[Saved entries]
------------

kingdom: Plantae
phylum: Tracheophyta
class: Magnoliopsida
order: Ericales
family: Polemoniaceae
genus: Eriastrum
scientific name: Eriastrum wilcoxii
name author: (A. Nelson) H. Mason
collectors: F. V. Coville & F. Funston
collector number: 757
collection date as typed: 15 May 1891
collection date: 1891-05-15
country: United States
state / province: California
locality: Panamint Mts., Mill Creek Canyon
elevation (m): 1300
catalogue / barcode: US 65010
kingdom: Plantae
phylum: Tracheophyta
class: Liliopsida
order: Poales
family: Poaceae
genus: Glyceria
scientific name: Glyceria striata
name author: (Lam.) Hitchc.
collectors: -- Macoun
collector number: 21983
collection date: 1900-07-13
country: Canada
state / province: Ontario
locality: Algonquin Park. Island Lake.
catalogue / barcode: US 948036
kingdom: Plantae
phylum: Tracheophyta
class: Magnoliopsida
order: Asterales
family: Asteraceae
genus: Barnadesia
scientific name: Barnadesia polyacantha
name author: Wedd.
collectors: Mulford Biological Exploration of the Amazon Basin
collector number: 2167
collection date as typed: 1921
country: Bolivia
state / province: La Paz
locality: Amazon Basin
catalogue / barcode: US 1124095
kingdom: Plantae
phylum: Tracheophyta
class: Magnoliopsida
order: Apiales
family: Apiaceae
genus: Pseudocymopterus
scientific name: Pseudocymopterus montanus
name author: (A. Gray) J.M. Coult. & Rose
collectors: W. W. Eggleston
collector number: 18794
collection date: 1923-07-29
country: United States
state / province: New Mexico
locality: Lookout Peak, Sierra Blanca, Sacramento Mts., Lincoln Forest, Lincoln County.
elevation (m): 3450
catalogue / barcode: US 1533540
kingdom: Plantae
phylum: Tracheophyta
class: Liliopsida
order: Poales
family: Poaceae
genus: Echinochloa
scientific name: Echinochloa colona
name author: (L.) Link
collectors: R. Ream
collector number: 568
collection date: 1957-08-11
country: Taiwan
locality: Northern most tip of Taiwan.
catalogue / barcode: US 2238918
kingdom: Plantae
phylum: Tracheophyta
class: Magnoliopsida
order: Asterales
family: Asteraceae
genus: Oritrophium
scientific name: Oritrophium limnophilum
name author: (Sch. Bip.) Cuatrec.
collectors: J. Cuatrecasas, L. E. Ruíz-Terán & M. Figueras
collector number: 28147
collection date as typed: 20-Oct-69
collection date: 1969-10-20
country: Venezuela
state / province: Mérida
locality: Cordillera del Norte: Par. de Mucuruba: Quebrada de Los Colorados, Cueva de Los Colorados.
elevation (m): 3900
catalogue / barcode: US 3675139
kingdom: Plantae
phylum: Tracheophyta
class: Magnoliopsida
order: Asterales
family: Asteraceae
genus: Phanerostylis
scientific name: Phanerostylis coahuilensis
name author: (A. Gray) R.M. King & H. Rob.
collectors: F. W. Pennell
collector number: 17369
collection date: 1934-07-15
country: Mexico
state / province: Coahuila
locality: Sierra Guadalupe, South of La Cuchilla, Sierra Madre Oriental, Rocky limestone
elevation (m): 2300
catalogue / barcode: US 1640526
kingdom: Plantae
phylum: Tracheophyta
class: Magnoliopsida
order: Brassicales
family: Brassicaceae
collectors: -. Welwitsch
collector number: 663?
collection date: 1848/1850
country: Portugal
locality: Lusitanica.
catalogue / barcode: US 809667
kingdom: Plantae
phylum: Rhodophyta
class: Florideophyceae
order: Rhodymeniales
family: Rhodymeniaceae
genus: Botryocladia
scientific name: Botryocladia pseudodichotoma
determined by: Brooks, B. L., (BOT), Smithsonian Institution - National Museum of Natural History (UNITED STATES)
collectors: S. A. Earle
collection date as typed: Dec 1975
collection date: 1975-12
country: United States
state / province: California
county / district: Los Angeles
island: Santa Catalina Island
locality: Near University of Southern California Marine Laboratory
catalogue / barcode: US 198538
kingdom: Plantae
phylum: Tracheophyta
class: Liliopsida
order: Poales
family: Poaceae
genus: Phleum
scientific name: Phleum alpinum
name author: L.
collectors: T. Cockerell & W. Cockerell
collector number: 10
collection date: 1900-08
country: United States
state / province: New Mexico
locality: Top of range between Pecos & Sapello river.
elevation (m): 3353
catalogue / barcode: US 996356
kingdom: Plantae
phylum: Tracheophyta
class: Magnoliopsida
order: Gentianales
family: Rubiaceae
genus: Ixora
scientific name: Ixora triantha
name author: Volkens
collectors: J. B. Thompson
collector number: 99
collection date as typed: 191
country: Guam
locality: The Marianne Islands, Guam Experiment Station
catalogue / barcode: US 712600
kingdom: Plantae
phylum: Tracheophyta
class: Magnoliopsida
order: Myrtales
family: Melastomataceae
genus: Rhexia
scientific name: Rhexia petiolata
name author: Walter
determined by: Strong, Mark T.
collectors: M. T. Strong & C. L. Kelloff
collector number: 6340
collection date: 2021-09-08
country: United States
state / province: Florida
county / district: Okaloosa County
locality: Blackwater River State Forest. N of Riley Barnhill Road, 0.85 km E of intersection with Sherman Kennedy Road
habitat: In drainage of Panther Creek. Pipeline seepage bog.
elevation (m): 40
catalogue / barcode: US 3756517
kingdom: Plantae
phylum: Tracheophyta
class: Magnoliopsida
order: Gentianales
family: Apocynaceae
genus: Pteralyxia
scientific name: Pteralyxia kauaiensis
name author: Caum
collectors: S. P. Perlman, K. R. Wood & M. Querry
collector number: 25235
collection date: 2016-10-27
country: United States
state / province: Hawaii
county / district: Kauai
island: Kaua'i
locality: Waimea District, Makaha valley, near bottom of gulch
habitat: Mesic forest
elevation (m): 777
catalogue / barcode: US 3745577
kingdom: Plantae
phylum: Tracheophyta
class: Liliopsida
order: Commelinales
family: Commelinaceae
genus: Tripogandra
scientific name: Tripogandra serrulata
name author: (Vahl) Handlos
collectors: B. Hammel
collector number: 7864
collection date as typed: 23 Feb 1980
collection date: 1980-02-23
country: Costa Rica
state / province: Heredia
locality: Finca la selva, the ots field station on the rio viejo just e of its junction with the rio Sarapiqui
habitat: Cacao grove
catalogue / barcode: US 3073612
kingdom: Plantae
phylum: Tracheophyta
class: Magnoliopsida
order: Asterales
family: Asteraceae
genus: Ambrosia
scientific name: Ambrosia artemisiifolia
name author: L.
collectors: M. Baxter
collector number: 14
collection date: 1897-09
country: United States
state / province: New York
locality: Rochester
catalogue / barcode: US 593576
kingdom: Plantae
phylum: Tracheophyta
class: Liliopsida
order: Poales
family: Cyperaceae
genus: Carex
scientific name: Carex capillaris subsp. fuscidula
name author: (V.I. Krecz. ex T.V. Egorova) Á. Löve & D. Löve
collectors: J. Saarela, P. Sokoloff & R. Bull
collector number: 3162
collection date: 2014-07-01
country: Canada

------------

What to do = Change "catalogue / barcode" to "accession number" everywhere it occurs in these lines, and leave the rest of the text as it is.

Written solution =
kingdom: Plantae
phylum: Tracheophyta
class: Magnoliopsida
order: Ericales
family: Polemoniaceae
genus: Eriastrum
scientific name: Eriastrum wilcoxii
name author: (A. Nelson) H. Mason
collectors: F. V. Coville & F. Funston
collector number: 757
collection date as typed: 15 May 1891
collection date: 1891-05-15
country: United States
state / province: California
locality: Panamint Mts., Mill Creek Canyon
elevation (m): 1300
accession number: US 65010
kingdom: Plantae
phylum: Tracheophyta
class: Liliopsida
order: Poales
family: Poaceae
genus: Glyceria
scientific name: Glyceria striata
name author: (Lam.) Hitchc.
collectors: -- Macoun
collector number: 21983
collection date: 1900-07-13
country: Canada
state / province: Ontario
locality: Algonquin Park. Island Lake.
accession number: US 948036
kingdom: Plantae
phylum: Tracheophyta
class: Magnoliopsida
order: Asterales
family: Asteraceae
genus: Barnadesia
scientific name: Barnadesia polyacantha
name author: Wedd.
collectors: Mulford Biological Exploration of the Amazon Basin
collector number: 2167
collection date as typed: 1921
country: Bolivia
state / province: La Paz
locality: Amazon Basin
accession number: US 1124095
kingdom: Plantae
phylum: Tracheophyta
class: Magnoliopsida
order: Apiales
family: Apiaceae
genus: Pseudocymopterus
scientific name: Pseudocymopterus montanus
name author: (A. Gray) J.M. Coult. & Rose
collectors: W. W. Eggleston
collector number: 18794
collection date: 1923-07-29
country: United States
state / province: New Mexico
locality: Lookout Peak, Sierra Blanca, Sacramento Mts., Lincoln Forest, Lincoln County.
elevation (m): 3450
accession number: US 1533540
kingdom: Plantae
phylum: Tracheophyta
class: Liliopsida
order: Poales
family: Poaceae
genus: Echinochloa
scientific name: Echinochloa colona
name author: (L.) Link
collectors: R. Ream
collector number: 568
collection date: 1957-08-11
country: Taiwan
locality: Northern most tip of Taiwan.
accession number: US 2238918
kingdom: Plantae
phylum: Tracheophyta
class: Magnoliopsida
order: Asterales
family: Asteraceae
genus: Oritrophium
scientific name: Oritrophium limnophilum
name author: (Sch. Bip.) Cuatrec.
collectors: J. Cuatrecasas, L. E. Ruíz-Terán & M. Figueras
collector number: 28147
collection date as typed: 20-Oct-69
collection date: 1969-10-20
country: Venezuela
state / province: Mérida
locality: Cordillera del Norte: Par. de Mucuruba: Quebrada de Los Colorados, Cueva de Los Colorados.
elevation (m): 3900
accession number: US 3675139
kingdom: Plantae
phylum: Tracheophyta
class: Magnoliopsida
order: Asterales
family: Asteraceae
genus: Phanerostylis
scientific name: Phanerostylis coahuilensis
name author: (A. Gray) R.M. King & H. Rob.
collectors: F. W. Pennell
collector number: 17369
collection date: 1934-07-15
country: Mexico
state / province: Coahuila
locality: Sierra Guadalupe, South of La Cuchilla, Sierra Madre Oriental, Rocky limestone
elevation (m): 2300
accession number: US 1640526
kingdom: Plantae
phylum: Tracheophyta
class: Magnoliopsida
order: Brassicales
family: Brassicaceae
collectors: -. Welwitsch
collector number: 663?
collection date: 1848/1850
country: Portugal
locality: Lusitanica.
accession number: US 809667
kingdom: Plantae
phylum: Rhodophyta
class: Florideophyceae
order: Rhodymeniales
family: Rhodymeniaceae
genus: Botryocladia
scientific name: Botryocladia pseudodichotoma
determined by: Brooks, B. L., (BOT), Smithsonian Institution - National Museum of Natural History (UNITED STATES)
collectors: S. A. Earle
collection date as typed: Dec 1975
collection date: 1975-12
country: United States
state / province: California
county / district: Los Angeles
island: Santa Catalina Island
locality: Near University of Southern California Marine Laboratory
accession number: US 198538
kingdom: Plantae
phylum: Tracheophyta
class: Liliopsida
order: Poales
family: Poaceae
genus: Phleum
scientific name: Phleum alpinum
name author: L.
collectors: T. Cockerell & W. Cockerell
collector number: 10
collection date: 1900-08
country: United States
state / province: New Mexico
locality: Top of range between Pecos & Sapello river.
elevation (m): 3353
accession number: US 996356
kingdom: Plantae
phylum: Tracheophyta
class: Magnoliopsida
order: Gentianales
family: Rubiaceae
genus: Ixora
scientific name: Ixora triantha
name author: Volkens
collectors: J. B. Thompson
collector number: 99
collection date as typed: 191
country: Guam
locality: The Marianne Islands, Guam Experiment Station
accession number: US 712600
kingdom: Plantae
phylum: Tracheophyta
class: Magnoliopsida
order: Myrtales
family: Melastomataceae
genus: Rhexia
scientific name: Rhexia petiolata
name author: Walter
determined by: Strong, Mark T.
collectors: M. T. Strong & C. L. Kelloff
collector number: 6340
collection date: 2021-09-08
country: United States
state / province: Florida
county / district: Okaloosa County
locality: Blackwater River State Forest. N of Riley Barnhill Road, 0.85 km E of intersection with Sherman Kennedy Road
habitat: In drainage of Panther Creek. Pipeline seepage bog.
elevation (m): 40
accession number: US 3756517
kingdom: Plantae
phylum: Tracheophyta
class: Magnoliopsida
order: Gentianales
family: Apocynaceae
genus: Pteralyxia
scientific name: Pteralyxia kauaiensis
name author: Caum
collectors: S. P. Perlman, K. R. Wood & M. Querry
collector number: 25235
collection date: 2016-10-27
country: United States
state / province: Hawaii
county / district: Kauai
island: Kaua'i
locality: Waimea District, Makaha valley, near bottom of gulch
habitat: Mesic forest
elevation (m): 777
accession number: US 3745577
kingdom: Plantae
phylum: Tracheophyta
class: Liliopsida
order: Commelinales
family: Commelinaceae
genus: Tripogandra
scientific name: Tripogandra serrulata
name author: (Vahl) Handlos
collectors: B. Hammel
collector number: 7864
collection date as typed: 23 Feb 1980
collection date: 1980-02-23
country: Costa Rica
state / province: Heredia
locality: Finca la selva, the ots field station on the rio viejo just e of its junction with the rio Sarapiqui
habitat: Cacao grove
accession number: US 3073612
kingdom: Plantae
phylum: Tracheophyta
class: Magnoliopsida
order: Asterales
family: Asteraceae
genus: Ambrosia
scientific name: Ambrosia artemisiifolia
name author: L.
collectors: M. Baxter
collector number: 14
collection date: 1897-09
country: United States
state / province: New York
locality: Rochester
accession number: US 593576
kingdom: Plantae
phylum: Tracheophyta
class: Liliopsida
order: Poales
family: Cyperaceae
genus: Carex
scientific name: Carex capillaris subsp. fuscidula
name author: (V.I. Krecz. ex T.V. Egorova) Á. Löve & D. Löve
collectors: J. Saarela, P. Sokoloff & R. Bull
collector number: 3162
collection date: 2014-07-01
country: Canada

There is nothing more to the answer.